There are the tasks that involve relatively precise symbol manipulation. Programming is probably the most extreme case(human readers might be disgusted by your spelling, grammer, and atrocious taste in formatting; but they are likely to understand what you meant than the compiler or interpreter is); spreadsheet data munging, word processing, and the like are the other big ones. You can substitute something for a keyboard in these cases; but it is generally pretty clunky and you really need a reason to bother. Speech-to-text, say, works; and can be a valuable assistive technology for those who can't type for one reason or another; but it isn't actually all that impressive compared to typing if you have the option of either(both because it is somewhat error prone; because some operations have extremely terse expressions on the keyboard "move right one cell" is expressed with one touch of an arrow key, which is far faster than saying it, and certainly at least as fast as even a specially defined codeword of some sort; and because people, without substantial practice, aren't terribly good at speaking the way they want to write; pauses, 'umm', etc.)
Then there are tasks that can be done by manipulating symbols; but are really about snapping together some primitives the system is already familiar with in one of a reasonably limited number of ways according to what is basically a template provided by the system. Creating a calendar event or starting a phone call are probably reasonably good examples: For a calendar event; you are snapping together one or more items from your contacts(if it's a 'reminder', it just contains you; if it's a meeting or something, it will have additional participants), a date/time, and a location(sometimes just a human-readable description intended for the participants, in company settings often a conference room or the like that is also a specialized type of contact that is known to the system so that room availability tracking works). Placing a phone call is an even simpler case: you are specifying a contact and a known operation to perform against that contact(and possibly an additional detail if the contact has a work, home, and mobile number or the like, in which case the command has to be 'call X at work').
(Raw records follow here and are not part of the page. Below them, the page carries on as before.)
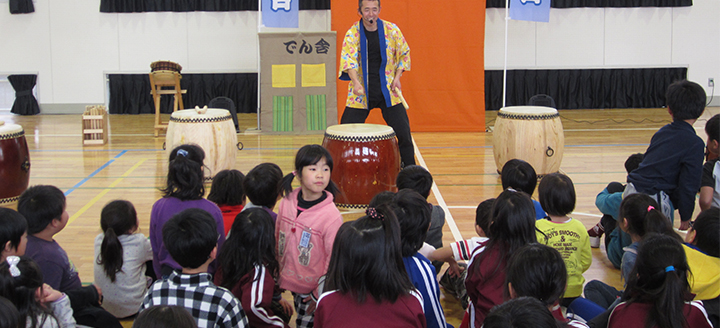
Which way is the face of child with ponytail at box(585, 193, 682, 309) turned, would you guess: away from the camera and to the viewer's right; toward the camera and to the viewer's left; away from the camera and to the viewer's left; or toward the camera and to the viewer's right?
away from the camera and to the viewer's left

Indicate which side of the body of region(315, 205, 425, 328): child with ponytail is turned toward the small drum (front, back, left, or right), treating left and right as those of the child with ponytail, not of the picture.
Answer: front

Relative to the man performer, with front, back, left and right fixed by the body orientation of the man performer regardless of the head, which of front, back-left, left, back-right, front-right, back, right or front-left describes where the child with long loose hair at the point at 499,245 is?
front

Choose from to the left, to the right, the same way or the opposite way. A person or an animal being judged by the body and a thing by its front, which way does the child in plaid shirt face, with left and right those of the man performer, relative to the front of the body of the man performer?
the opposite way

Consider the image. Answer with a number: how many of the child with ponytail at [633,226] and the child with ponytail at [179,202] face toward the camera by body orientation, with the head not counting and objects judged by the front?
0

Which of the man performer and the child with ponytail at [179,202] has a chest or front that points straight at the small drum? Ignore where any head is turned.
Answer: the child with ponytail

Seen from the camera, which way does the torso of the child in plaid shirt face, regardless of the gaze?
away from the camera

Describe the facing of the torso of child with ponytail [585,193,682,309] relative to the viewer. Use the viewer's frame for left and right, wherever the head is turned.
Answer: facing away from the viewer and to the left of the viewer

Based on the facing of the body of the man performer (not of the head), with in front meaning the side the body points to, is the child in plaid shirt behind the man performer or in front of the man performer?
in front

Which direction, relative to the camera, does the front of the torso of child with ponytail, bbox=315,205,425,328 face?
away from the camera

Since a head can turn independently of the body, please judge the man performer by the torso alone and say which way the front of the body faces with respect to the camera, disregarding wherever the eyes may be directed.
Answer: toward the camera

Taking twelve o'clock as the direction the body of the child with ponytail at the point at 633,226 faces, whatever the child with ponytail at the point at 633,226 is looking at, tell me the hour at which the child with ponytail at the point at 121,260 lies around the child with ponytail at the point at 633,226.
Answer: the child with ponytail at the point at 121,260 is roughly at 10 o'clock from the child with ponytail at the point at 633,226.

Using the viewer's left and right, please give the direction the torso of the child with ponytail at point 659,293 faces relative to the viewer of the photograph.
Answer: facing away from the viewer

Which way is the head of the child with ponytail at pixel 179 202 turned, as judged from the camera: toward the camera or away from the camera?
away from the camera

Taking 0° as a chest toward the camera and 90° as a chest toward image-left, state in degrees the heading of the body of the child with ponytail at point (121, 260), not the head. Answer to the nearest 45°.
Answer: approximately 225°
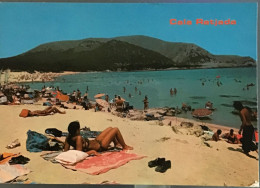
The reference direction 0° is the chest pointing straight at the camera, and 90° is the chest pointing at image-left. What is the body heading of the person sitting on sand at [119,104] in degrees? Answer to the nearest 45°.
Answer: approximately 180°

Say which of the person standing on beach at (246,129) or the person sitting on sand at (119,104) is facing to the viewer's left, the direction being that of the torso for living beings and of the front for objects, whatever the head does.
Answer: the person standing on beach

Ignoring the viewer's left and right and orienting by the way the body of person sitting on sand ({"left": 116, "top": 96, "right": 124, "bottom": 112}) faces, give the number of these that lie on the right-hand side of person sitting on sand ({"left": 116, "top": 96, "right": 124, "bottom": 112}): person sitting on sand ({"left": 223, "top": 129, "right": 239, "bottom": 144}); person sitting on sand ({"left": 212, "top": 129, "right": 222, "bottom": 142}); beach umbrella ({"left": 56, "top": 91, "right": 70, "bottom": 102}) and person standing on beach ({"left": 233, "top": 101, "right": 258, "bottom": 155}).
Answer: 3

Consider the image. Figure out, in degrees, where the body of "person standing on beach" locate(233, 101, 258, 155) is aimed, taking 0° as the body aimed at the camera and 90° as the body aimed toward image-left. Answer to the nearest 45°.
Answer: approximately 90°

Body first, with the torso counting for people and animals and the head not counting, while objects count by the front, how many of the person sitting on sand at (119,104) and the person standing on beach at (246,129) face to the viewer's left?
1
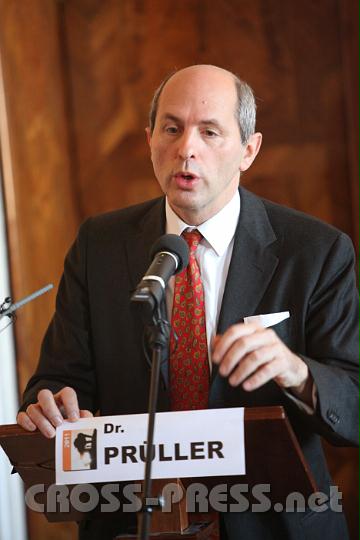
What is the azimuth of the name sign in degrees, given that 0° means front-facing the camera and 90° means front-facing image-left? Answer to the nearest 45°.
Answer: approximately 0°

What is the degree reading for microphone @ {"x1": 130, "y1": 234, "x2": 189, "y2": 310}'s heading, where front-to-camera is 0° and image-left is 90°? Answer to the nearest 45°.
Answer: approximately 225°

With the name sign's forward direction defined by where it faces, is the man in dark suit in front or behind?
behind

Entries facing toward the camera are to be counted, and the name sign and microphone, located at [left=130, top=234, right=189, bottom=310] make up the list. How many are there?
1
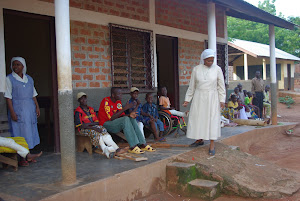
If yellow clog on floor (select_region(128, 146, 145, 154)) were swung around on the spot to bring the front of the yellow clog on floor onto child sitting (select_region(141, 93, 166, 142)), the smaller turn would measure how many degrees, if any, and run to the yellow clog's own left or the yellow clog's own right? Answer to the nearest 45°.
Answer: approximately 135° to the yellow clog's own left

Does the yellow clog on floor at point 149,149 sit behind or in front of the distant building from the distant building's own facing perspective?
in front

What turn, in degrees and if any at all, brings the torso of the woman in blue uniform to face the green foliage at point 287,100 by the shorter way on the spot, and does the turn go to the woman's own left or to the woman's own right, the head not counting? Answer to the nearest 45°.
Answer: approximately 135° to the woman's own left

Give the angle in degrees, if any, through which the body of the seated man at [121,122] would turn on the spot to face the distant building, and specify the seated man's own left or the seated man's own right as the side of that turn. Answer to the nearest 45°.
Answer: approximately 90° to the seated man's own left

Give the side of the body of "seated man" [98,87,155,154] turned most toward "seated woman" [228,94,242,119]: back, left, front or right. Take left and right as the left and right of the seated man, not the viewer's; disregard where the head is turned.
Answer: left

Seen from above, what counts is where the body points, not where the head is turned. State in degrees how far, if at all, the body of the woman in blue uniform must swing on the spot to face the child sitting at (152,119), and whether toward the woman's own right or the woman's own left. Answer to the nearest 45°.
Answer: approximately 90° to the woman's own left

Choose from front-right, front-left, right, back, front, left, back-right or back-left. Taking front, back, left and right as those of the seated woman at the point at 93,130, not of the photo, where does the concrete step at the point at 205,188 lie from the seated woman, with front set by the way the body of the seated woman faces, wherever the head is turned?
front

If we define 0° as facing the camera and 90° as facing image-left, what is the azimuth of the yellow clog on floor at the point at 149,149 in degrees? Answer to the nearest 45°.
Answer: approximately 315°

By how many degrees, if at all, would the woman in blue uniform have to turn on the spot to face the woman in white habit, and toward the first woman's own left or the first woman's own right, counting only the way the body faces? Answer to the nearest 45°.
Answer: approximately 90° to the first woman's own left

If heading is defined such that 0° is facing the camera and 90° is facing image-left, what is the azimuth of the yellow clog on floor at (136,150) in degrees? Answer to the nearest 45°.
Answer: approximately 315°

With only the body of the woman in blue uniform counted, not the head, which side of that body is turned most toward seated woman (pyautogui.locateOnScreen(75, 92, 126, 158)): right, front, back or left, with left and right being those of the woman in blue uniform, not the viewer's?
left

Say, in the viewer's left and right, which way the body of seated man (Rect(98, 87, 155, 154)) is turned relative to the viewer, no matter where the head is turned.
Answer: facing the viewer and to the right of the viewer

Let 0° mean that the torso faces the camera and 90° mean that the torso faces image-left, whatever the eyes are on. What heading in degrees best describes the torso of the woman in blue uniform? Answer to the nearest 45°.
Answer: approximately 0°

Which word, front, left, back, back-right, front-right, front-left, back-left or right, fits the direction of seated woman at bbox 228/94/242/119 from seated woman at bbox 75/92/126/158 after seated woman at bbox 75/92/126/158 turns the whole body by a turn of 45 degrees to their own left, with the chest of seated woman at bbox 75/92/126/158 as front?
front-left
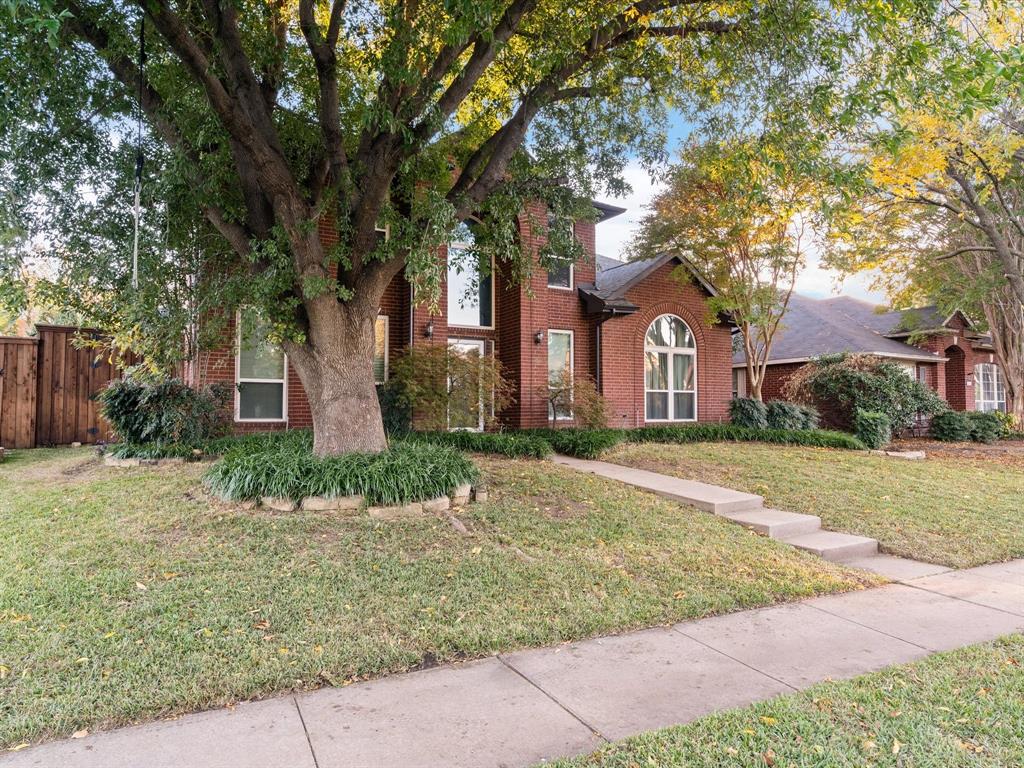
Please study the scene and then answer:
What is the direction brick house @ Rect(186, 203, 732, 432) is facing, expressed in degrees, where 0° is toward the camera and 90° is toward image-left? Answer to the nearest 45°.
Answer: approximately 0°

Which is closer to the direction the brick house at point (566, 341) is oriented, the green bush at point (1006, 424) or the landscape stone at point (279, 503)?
the landscape stone

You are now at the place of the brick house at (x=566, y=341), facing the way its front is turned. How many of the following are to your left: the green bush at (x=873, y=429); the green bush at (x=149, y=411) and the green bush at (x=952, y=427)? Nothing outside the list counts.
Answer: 2

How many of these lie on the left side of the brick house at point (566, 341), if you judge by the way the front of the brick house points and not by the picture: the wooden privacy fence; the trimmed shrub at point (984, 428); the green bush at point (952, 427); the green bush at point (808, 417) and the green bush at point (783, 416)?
4

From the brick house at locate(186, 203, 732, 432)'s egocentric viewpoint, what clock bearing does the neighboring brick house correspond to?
The neighboring brick house is roughly at 8 o'clock from the brick house.

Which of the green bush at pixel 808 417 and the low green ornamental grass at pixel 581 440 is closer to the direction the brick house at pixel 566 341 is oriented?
the low green ornamental grass

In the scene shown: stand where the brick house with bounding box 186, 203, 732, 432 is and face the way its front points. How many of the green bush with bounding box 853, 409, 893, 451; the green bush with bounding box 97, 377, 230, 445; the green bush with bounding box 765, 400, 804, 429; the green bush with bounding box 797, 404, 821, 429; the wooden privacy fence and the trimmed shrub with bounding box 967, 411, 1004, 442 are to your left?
4

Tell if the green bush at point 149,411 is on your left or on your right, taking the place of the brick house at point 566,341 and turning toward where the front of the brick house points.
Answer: on your right

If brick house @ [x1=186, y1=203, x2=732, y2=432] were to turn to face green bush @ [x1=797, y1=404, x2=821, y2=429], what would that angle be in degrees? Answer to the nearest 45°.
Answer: approximately 90° to its left

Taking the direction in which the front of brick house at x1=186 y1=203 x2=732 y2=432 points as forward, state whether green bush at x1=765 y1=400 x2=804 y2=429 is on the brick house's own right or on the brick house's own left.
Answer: on the brick house's own left

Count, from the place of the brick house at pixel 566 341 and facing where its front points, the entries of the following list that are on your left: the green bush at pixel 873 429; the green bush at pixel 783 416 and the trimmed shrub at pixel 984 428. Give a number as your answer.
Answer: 3

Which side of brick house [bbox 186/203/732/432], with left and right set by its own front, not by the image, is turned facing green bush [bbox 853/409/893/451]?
left
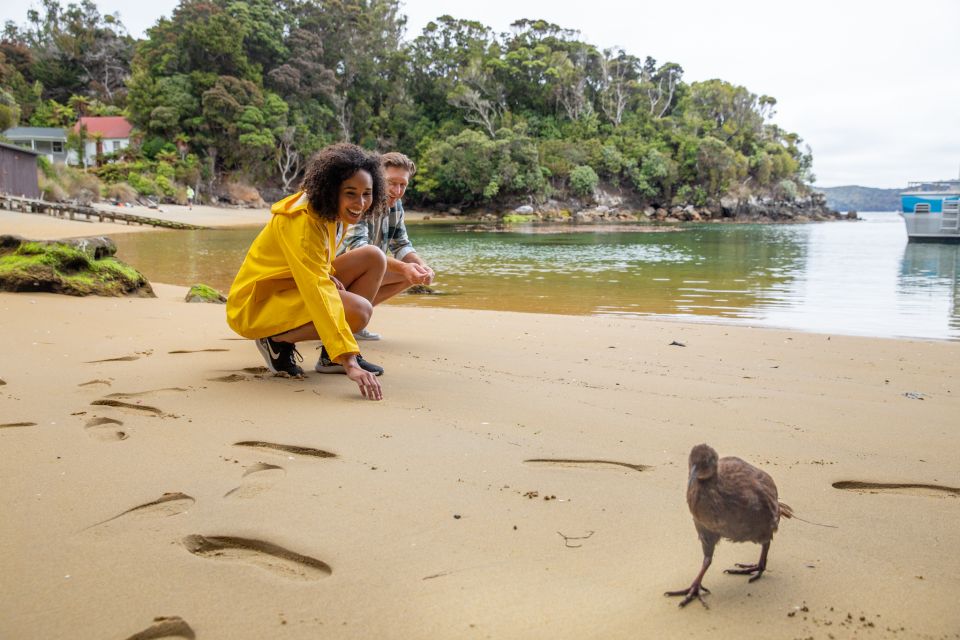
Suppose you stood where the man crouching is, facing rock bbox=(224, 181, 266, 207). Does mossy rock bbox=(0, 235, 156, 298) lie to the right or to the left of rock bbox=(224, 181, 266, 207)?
left

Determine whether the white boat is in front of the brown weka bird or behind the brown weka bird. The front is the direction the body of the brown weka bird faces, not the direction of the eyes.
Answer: behind

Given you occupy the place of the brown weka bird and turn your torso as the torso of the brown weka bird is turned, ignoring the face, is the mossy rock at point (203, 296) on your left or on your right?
on your right

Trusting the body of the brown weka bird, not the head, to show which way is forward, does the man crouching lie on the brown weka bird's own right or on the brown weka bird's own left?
on the brown weka bird's own right

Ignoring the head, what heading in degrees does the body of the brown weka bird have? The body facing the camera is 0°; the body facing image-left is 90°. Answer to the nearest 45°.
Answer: approximately 45°

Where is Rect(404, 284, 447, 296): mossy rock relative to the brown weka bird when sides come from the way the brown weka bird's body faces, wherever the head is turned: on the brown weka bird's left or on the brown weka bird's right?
on the brown weka bird's right

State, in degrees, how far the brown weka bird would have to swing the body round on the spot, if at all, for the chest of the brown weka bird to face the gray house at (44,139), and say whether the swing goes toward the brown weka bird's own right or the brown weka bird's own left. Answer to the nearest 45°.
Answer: approximately 90° to the brown weka bird's own right

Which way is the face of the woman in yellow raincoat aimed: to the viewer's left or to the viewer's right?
to the viewer's right

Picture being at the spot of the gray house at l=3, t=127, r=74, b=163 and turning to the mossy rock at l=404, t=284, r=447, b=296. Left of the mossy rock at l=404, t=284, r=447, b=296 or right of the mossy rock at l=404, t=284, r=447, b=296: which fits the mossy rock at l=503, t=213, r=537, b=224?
left

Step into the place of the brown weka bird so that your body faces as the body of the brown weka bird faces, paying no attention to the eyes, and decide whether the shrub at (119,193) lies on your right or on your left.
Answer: on your right

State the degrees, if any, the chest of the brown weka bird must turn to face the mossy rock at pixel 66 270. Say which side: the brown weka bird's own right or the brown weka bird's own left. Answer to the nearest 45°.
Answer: approximately 90° to the brown weka bird's own right
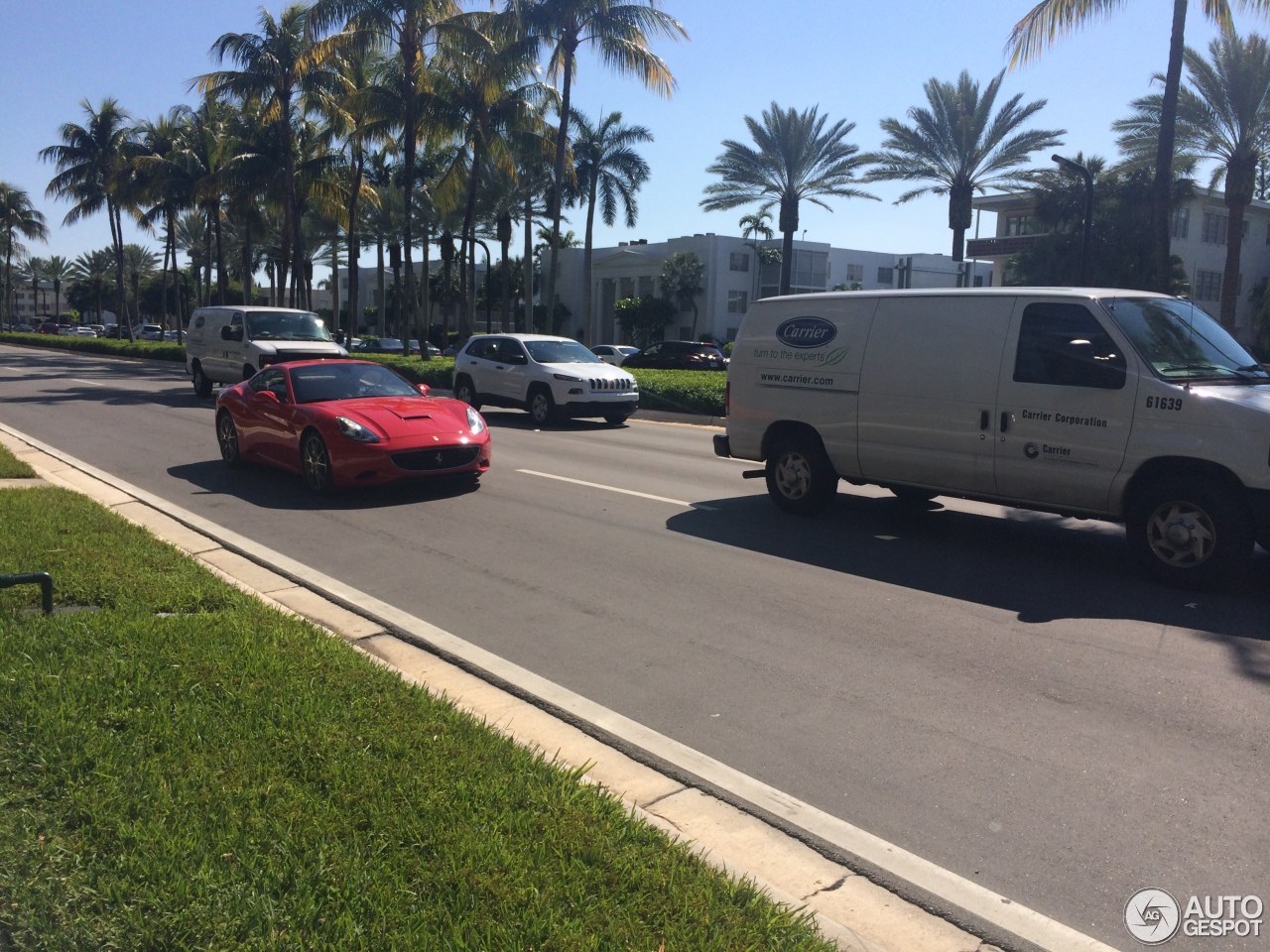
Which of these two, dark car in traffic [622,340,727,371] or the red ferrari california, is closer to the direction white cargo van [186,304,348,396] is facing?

This set of tasks is inherently somewhat limited, because (barring markedly more expert expert systems than we yet enjoy) you can really only perform them if the system already has a template defined; but many of the common cases are really, really common; so it isn't prohibitive to enumerate and support those cases; which reduces the ambiguity involved and makes it easier for a relatively imperfect input mechanism to assemble the correct answer (or at least recognize that it needs to ask you to repeat yourself) because the context automatically excludes the vast majority of possible inputs.
If your plan involves a grim future where computers are basically just for scheduling meetings and asking Alexa to buy things; it becomes much easier to imagine replacing the keyboard; but that is much less about improvements in speech to text or other new input mechanisms than it is about defining down the list of possible activities until you no longer need precision, general purpose input, or other things your alternative input mechanism is bad at.